- _Work order 1_
Using the modding equipment post, explain in one to three sentences why the poster would rather pay more for a single tool.
- _Work order 2_
Retype the stretch of the modding equipment post from "A Dremel Tool" through "good soldering iron." word for word.

- _Exercise text_

# My modding equipment.



## ShineOnYouCrazyDiamond (Jan 31, 2016)

I know I don't have the serious machinery that some of our expert machinists here on CPF have, but I thought I'd share the tools I use for the mods I do. When I first got into mods about 6 years ago all I had was my old DMM, a 30 year old 35W Weller soldering iron and a few basic small tools. Necessity with projects have led me to each of the purchases. Experience has shown me that you get what you pay for. I'd rather pay more for one tool now that will last me decades than pay even more for cheap tools that I'll need to replace multiple times. 

So in no particular order:

Fluke DMM. I've had a decent Radio Shack DMM since college EE classes (about 20 years - you do the math  ). It seemed about time to upgrade this year. An indispensable tool for driver, LED and switch mods. 12 ga wires attached below to get more accurate tailcap current measurements. 






Just got this lux meter so I haven't had a chance to put it to good use, but good for testing the throwers I am getting into now.





A Dremel Tool is essential for any cutting, sanding, shaping, polishing, etc.





A cheap but decent vise from Harbor Freight.





Never ever cheap out on a good soldering iron.





Cutters, tweezers, picks and stuff for manipulating parts.

- _Data shown_
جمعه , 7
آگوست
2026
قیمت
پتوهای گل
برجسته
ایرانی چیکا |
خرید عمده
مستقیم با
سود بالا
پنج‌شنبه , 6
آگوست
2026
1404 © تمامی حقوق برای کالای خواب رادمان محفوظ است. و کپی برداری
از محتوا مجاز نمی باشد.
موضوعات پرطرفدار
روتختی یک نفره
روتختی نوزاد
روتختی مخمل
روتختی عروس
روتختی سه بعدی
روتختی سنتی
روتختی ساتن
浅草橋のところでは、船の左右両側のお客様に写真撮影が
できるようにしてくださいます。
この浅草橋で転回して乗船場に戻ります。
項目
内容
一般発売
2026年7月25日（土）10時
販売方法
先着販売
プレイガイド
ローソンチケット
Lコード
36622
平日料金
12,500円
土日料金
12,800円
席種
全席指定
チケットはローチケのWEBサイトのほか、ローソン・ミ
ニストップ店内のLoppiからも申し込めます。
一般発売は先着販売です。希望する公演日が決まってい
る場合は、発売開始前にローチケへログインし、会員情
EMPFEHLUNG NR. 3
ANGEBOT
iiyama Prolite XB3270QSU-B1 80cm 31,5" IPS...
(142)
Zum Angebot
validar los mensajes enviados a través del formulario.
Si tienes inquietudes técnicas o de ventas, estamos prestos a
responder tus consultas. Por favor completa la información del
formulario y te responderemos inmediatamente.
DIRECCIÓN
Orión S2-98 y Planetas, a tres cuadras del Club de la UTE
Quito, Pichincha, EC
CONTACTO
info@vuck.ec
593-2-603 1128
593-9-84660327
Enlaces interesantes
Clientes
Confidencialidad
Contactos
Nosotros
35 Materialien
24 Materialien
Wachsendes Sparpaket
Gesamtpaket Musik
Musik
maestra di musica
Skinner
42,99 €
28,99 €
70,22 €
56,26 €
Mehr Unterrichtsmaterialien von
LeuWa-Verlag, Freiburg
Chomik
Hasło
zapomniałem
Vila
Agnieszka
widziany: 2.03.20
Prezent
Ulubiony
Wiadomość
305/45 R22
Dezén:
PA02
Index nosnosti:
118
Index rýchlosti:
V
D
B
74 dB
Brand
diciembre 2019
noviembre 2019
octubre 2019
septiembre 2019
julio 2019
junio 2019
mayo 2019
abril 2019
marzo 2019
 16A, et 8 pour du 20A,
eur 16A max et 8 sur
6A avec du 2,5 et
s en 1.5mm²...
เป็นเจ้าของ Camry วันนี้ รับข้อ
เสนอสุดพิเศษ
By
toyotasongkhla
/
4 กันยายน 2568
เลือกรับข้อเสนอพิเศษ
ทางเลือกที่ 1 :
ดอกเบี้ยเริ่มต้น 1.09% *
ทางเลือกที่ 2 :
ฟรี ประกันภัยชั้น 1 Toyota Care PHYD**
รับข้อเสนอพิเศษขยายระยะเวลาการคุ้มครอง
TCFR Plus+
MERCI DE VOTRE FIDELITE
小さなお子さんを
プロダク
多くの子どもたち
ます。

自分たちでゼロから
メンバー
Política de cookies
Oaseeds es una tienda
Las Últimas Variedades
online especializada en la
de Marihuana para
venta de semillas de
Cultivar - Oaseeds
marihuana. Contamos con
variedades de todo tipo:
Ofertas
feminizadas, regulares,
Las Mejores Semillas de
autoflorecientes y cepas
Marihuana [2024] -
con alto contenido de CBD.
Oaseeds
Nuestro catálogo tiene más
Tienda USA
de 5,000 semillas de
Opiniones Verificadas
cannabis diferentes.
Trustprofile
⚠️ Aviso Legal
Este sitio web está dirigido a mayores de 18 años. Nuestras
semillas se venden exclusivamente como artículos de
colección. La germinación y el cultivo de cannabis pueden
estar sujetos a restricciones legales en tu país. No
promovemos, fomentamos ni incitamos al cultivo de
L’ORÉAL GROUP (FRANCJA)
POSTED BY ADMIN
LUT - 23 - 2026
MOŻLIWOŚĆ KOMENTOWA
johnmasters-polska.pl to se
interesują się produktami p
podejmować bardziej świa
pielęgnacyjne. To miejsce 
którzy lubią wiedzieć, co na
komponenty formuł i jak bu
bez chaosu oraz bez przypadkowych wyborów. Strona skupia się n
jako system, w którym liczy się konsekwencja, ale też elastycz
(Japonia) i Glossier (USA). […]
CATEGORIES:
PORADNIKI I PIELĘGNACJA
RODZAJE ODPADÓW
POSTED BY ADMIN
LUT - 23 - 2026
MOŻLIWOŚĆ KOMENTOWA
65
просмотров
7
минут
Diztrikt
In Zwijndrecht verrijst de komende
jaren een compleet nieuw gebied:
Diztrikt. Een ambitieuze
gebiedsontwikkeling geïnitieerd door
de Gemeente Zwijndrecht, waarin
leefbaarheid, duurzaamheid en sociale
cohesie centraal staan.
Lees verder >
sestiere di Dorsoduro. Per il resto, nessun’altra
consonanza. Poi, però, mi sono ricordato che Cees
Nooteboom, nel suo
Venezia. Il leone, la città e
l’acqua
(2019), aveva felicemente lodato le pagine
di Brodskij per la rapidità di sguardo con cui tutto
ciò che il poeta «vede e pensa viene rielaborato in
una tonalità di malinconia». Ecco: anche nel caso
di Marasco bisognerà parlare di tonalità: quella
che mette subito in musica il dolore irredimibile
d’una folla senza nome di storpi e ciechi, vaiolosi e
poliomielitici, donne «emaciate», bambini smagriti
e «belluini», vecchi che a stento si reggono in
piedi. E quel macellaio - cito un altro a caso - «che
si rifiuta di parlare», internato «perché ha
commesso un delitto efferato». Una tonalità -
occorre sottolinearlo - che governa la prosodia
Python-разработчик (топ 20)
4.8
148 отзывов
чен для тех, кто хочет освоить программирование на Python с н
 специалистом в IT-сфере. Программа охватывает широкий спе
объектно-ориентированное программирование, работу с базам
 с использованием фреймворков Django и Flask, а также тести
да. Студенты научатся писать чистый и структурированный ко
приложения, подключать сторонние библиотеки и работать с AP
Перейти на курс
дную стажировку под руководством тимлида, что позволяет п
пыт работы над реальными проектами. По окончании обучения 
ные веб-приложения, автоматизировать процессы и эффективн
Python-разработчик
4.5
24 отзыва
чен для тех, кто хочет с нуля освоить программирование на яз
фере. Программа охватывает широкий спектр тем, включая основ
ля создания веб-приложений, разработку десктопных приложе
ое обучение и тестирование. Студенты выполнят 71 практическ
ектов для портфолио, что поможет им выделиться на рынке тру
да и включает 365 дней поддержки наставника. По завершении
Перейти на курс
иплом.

- _Exercise answer 1_
Experience has shown the poster that you get what you pay for. A more expensive tool bought now can last decades, while cheap tools would need replacing multiple times and would end up costing even more.

- _Exercise answer 2_
A Dremel Tool is essential for any cutting, sanding, shaping, polishing, etc.





A cheap but decent vise from Harbor Freight.





Never ever cheap out on a good soldering iron.